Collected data
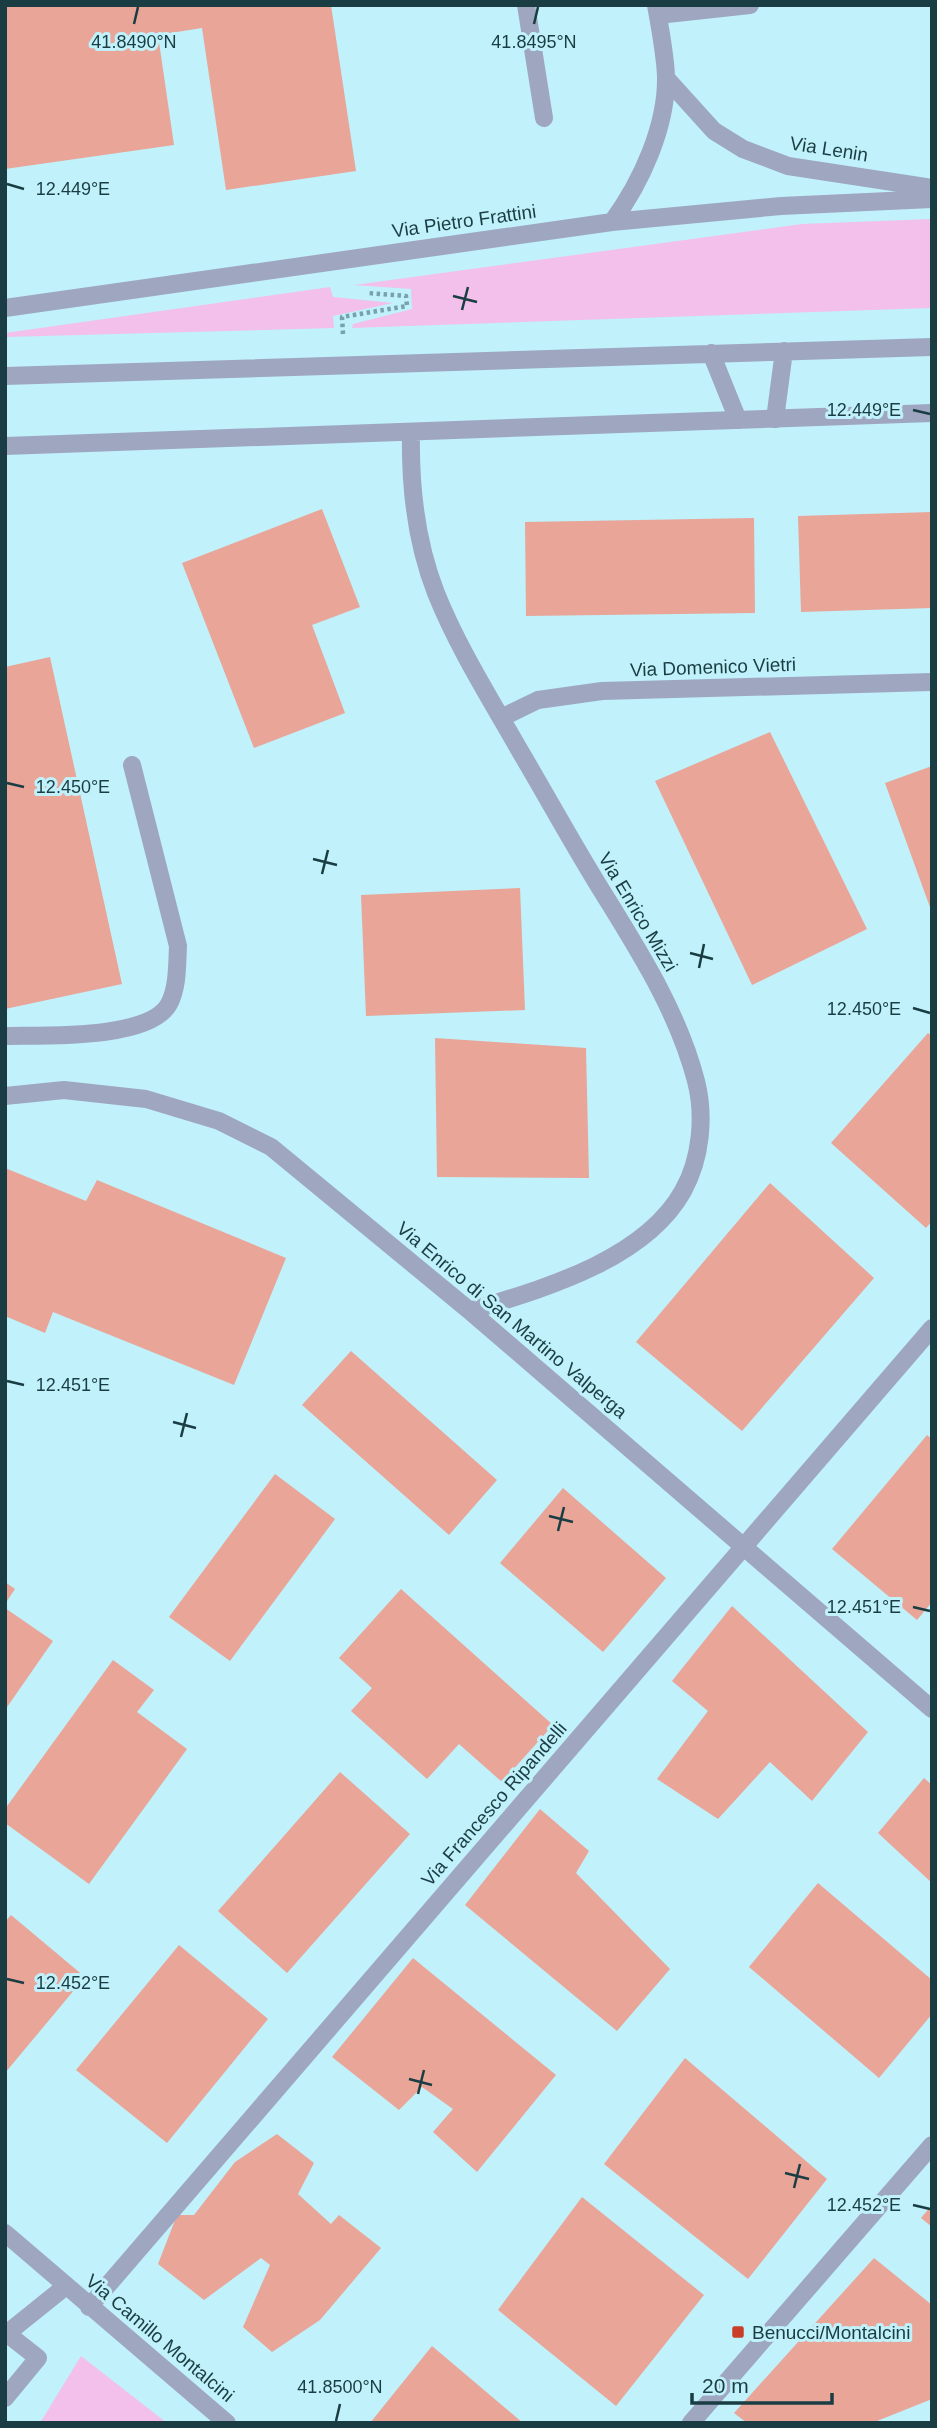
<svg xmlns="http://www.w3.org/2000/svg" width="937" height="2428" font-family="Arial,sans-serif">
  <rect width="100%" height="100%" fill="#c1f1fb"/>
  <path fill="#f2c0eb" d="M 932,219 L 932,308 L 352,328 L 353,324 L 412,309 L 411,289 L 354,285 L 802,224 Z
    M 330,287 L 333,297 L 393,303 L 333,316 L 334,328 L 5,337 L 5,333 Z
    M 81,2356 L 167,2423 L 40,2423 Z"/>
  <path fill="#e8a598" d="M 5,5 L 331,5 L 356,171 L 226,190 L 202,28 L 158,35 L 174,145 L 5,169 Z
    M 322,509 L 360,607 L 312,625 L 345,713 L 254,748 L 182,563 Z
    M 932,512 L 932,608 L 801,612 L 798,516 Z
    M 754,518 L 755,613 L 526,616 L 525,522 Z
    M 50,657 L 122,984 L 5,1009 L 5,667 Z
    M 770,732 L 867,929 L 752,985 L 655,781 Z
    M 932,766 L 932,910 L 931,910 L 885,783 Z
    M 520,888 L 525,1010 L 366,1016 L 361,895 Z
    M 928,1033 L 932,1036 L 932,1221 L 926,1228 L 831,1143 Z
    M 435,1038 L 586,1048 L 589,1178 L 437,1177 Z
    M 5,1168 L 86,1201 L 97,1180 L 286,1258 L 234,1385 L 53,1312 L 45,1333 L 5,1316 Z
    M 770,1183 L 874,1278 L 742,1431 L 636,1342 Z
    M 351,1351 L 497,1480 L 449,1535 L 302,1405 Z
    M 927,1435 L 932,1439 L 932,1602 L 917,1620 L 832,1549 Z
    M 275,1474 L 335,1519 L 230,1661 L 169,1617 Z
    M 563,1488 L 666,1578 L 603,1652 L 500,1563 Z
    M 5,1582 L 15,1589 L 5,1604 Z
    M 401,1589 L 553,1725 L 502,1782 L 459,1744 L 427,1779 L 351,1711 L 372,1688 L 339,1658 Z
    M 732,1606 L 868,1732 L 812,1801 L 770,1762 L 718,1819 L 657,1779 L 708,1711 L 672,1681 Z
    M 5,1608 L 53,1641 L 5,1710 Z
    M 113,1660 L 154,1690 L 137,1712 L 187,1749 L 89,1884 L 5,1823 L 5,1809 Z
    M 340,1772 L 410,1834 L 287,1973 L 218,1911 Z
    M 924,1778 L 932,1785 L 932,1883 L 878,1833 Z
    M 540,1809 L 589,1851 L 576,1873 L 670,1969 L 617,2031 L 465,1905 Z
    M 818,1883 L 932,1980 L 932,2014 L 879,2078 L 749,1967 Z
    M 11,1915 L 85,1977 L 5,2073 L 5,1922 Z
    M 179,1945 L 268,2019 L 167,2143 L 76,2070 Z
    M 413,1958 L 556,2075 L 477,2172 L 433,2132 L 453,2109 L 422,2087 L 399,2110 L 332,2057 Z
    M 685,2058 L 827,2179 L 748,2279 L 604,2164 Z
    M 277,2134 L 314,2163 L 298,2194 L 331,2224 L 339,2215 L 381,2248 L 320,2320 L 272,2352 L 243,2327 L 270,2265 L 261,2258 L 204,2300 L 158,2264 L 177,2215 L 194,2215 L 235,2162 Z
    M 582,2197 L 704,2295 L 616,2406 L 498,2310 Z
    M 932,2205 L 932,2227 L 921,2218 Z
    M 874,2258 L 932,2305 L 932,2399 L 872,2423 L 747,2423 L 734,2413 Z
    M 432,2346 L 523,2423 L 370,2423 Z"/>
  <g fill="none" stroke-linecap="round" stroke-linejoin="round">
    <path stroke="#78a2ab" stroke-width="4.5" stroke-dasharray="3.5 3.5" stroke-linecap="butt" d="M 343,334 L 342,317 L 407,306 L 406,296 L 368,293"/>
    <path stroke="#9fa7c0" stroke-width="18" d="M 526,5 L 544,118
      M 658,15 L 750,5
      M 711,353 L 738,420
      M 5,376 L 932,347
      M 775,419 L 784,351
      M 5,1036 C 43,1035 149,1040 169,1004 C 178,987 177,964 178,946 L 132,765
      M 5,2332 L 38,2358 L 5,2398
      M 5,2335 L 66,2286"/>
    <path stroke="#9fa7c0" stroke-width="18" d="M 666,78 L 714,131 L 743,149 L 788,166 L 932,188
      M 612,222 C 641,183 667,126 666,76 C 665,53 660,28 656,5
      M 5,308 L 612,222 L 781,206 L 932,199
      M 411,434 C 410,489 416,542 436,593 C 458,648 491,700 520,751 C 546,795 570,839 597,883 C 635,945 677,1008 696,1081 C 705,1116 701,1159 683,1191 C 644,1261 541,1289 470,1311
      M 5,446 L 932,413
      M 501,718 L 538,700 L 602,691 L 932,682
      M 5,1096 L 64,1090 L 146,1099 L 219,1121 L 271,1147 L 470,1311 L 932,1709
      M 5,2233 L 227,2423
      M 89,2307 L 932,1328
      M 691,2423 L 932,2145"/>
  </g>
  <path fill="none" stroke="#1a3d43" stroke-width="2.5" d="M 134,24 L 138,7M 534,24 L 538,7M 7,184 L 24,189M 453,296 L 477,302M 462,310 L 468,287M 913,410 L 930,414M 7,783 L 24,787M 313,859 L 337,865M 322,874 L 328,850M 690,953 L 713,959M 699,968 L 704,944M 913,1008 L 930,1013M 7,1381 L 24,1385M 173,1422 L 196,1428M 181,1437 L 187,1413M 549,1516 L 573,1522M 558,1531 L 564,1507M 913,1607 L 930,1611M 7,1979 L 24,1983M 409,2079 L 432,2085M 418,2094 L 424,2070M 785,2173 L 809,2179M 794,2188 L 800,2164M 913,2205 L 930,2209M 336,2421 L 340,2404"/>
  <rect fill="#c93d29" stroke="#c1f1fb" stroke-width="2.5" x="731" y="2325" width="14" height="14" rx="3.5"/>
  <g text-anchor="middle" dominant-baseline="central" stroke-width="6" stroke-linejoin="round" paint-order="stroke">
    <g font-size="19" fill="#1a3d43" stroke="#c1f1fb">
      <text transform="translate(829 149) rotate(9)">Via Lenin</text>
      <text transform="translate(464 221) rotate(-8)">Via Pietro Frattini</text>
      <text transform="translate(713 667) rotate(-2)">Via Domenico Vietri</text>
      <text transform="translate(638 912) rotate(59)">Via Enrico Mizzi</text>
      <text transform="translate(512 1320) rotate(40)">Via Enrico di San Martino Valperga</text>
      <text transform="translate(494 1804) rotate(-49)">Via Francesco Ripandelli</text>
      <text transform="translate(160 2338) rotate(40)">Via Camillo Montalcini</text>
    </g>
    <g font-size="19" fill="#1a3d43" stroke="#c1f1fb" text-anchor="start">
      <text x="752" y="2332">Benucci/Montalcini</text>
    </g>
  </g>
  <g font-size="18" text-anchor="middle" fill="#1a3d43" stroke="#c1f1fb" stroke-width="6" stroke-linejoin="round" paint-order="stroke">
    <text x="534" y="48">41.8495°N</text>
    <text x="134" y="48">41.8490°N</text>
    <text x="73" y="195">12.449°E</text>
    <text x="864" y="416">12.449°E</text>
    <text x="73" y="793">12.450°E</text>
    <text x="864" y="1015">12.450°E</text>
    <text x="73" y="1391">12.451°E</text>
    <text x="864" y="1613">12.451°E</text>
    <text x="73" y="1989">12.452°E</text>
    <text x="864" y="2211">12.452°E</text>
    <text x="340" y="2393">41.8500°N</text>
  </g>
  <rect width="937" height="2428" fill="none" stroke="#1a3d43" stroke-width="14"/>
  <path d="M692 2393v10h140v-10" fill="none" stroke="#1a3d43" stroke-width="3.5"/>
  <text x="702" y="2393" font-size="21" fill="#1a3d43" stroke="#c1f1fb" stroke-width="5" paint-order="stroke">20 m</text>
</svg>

**Requirement**
Restate each line of the records exactly; pictures do not belong in the copy.

**Solution**
<svg xmlns="http://www.w3.org/2000/svg" width="937" height="2428" font-family="Arial,sans-serif">
  <rect width="100%" height="100%" fill="#c1f1fb"/>
  <path fill="#f2c0eb" d="M 932,219 L 932,308 L 352,328 L 353,324 L 412,309 L 411,289 L 354,285 L 802,224 Z
    M 330,287 L 333,297 L 393,303 L 333,316 L 334,328 L 5,337 L 5,333 Z
    M 81,2356 L 167,2423 L 40,2423 Z"/>
  <path fill="#e8a598" d="M 5,5 L 331,5 L 356,171 L 226,190 L 202,28 L 158,35 L 174,145 L 5,169 Z
    M 322,509 L 360,607 L 312,625 L 345,713 L 254,748 L 182,563 Z
    M 932,512 L 932,608 L 801,612 L 798,516 Z
    M 754,518 L 755,613 L 526,616 L 525,522 Z
    M 50,657 L 122,984 L 5,1009 L 5,667 Z
    M 770,732 L 867,929 L 752,985 L 655,781 Z
    M 932,766 L 932,910 L 931,910 L 885,783 Z
    M 520,888 L 525,1010 L 366,1016 L 361,895 Z
    M 928,1033 L 932,1036 L 932,1221 L 926,1228 L 831,1143 Z
    M 435,1038 L 586,1048 L 589,1178 L 437,1177 Z
    M 5,1168 L 86,1201 L 97,1180 L 286,1258 L 234,1385 L 53,1312 L 45,1333 L 5,1316 Z
    M 770,1183 L 874,1278 L 742,1431 L 636,1342 Z
    M 351,1351 L 497,1480 L 449,1535 L 302,1405 Z
    M 927,1435 L 932,1439 L 932,1602 L 917,1620 L 832,1549 Z
    M 275,1474 L 335,1519 L 230,1661 L 169,1617 Z
    M 563,1488 L 666,1578 L 603,1652 L 500,1563 Z
    M 5,1582 L 15,1589 L 5,1604 Z
    M 401,1589 L 553,1725 L 502,1782 L 459,1744 L 427,1779 L 351,1711 L 372,1688 L 339,1658 Z
    M 732,1606 L 868,1732 L 812,1801 L 770,1762 L 718,1819 L 657,1779 L 708,1711 L 672,1681 Z
    M 5,1608 L 53,1641 L 5,1710 Z
    M 113,1660 L 154,1690 L 137,1712 L 187,1749 L 89,1884 L 5,1823 L 5,1809 Z
    M 340,1772 L 410,1834 L 287,1973 L 218,1911 Z
    M 924,1778 L 932,1785 L 932,1883 L 878,1833 Z
    M 540,1809 L 589,1851 L 576,1873 L 670,1969 L 617,2031 L 465,1905 Z
    M 818,1883 L 932,1980 L 932,2014 L 879,2078 L 749,1967 Z
    M 11,1915 L 85,1977 L 5,2073 L 5,1922 Z
    M 179,1945 L 268,2019 L 167,2143 L 76,2070 Z
    M 413,1958 L 556,2075 L 477,2172 L 433,2132 L 453,2109 L 422,2087 L 399,2110 L 332,2057 Z
    M 685,2058 L 827,2179 L 748,2279 L 604,2164 Z
    M 277,2134 L 314,2163 L 298,2194 L 331,2224 L 339,2215 L 381,2248 L 320,2320 L 272,2352 L 243,2327 L 270,2265 L 261,2258 L 204,2300 L 158,2264 L 177,2215 L 194,2215 L 235,2162 Z
    M 582,2197 L 704,2295 L 616,2406 L 498,2310 Z
    M 932,2205 L 932,2227 L 921,2218 Z
    M 874,2258 L 932,2305 L 932,2399 L 872,2423 L 747,2423 L 734,2413 Z
    M 432,2346 L 523,2423 L 370,2423 Z"/>
  <g fill="none" stroke-linecap="round" stroke-linejoin="round">
    <path stroke="#78a2ab" stroke-width="4.5" stroke-dasharray="3.5 3.5" stroke-linecap="butt" d="M 343,334 L 342,317 L 407,306 L 406,296 L 368,293"/>
    <path stroke="#9fa7c0" stroke-width="18" d="M 526,5 L 544,118
      M 658,15 L 750,5
      M 711,353 L 738,420
      M 5,376 L 932,347
      M 775,419 L 784,351
      M 5,1036 C 43,1035 149,1040 169,1004 C 178,987 177,964 178,946 L 132,765
      M 5,2332 L 38,2358 L 5,2398
      M 5,2335 L 66,2286"/>
    <path stroke="#9fa7c0" stroke-width="18" d="M 666,78 L 714,131 L 743,149 L 788,166 L 932,188
      M 612,222 C 641,183 667,126 666,76 C 665,53 660,28 656,5
      M 5,308 L 612,222 L 781,206 L 932,199
      M 411,434 C 410,489 416,542 436,593 C 458,648 491,700 520,751 C 546,795 570,839 597,883 C 635,945 677,1008 696,1081 C 705,1116 701,1159 683,1191 C 644,1261 541,1289 470,1311
      M 5,446 L 932,413
      M 501,718 L 538,700 L 602,691 L 932,682
      M 5,1096 L 64,1090 L 146,1099 L 219,1121 L 271,1147 L 470,1311 L 932,1709
      M 5,2233 L 227,2423
      M 89,2307 L 932,1328
      M 691,2423 L 932,2145"/>
  </g>
  <path fill="none" stroke="#1a3d43" stroke-width="2.5" d="M 134,24 L 138,7M 534,24 L 538,7M 7,184 L 24,189M 453,296 L 477,302M 462,310 L 468,287M 913,410 L 930,414M 7,783 L 24,787M 313,859 L 337,865M 322,874 L 328,850M 690,953 L 713,959M 699,968 L 704,944M 913,1008 L 930,1013M 7,1381 L 24,1385M 173,1422 L 196,1428M 181,1437 L 187,1413M 549,1516 L 573,1522M 558,1531 L 564,1507M 913,1607 L 930,1611M 7,1979 L 24,1983M 409,2079 L 432,2085M 418,2094 L 424,2070M 785,2173 L 809,2179M 794,2188 L 800,2164M 913,2205 L 930,2209M 336,2421 L 340,2404"/>
  <rect fill="#c93d29" stroke="#c1f1fb" stroke-width="2.5" x="731" y="2325" width="14" height="14" rx="3.5"/>
  <g text-anchor="middle" dominant-baseline="central" stroke-width="6" stroke-linejoin="round" paint-order="stroke">
    <g font-size="19" fill="#1a3d43" stroke="#c1f1fb">
      <text transform="translate(829 149) rotate(9)">Via Lenin</text>
      <text transform="translate(464 221) rotate(-8)">Via Pietro Frattini</text>
      <text transform="translate(713 667) rotate(-2)">Via Domenico Vietri</text>
      <text transform="translate(638 912) rotate(59)">Via Enrico Mizzi</text>
      <text transform="translate(512 1320) rotate(40)">Via Enrico di San Martino Valperga</text>
      <text transform="translate(494 1804) rotate(-49)">Via Francesco Ripandelli</text>
      <text transform="translate(160 2338) rotate(40)">Via Camillo Montalcini</text>
    </g>
    <g font-size="19" fill="#1a3d43" stroke="#c1f1fb" text-anchor="start">
      <text x="752" y="2332">Benucci/Montalcini</text>
    </g>
  </g>
  <g font-size="18" text-anchor="middle" fill="#1a3d43" stroke="#c1f1fb" stroke-width="6" stroke-linejoin="round" paint-order="stroke">
    <text x="534" y="48">41.8495°N</text>
    <text x="134" y="48">41.8490°N</text>
    <text x="73" y="195">12.449°E</text>
    <text x="864" y="416">12.449°E</text>
    <text x="73" y="793">12.450°E</text>
    <text x="864" y="1015">12.450°E</text>
    <text x="73" y="1391">12.451°E</text>
    <text x="864" y="1613">12.451°E</text>
    <text x="73" y="1989">12.452°E</text>
    <text x="864" y="2211">12.452°E</text>
    <text x="340" y="2393">41.8500°N</text>
  </g>
  <rect width="937" height="2428" fill="none" stroke="#1a3d43" stroke-width="14"/>
  <path d="M692 2393v10h140v-10" fill="none" stroke="#1a3d43" stroke-width="3.5"/>
  <text x="702" y="2393" font-size="21" fill="#1a3d43" stroke="#c1f1fb" stroke-width="5" paint-order="stroke">20 m</text>
</svg>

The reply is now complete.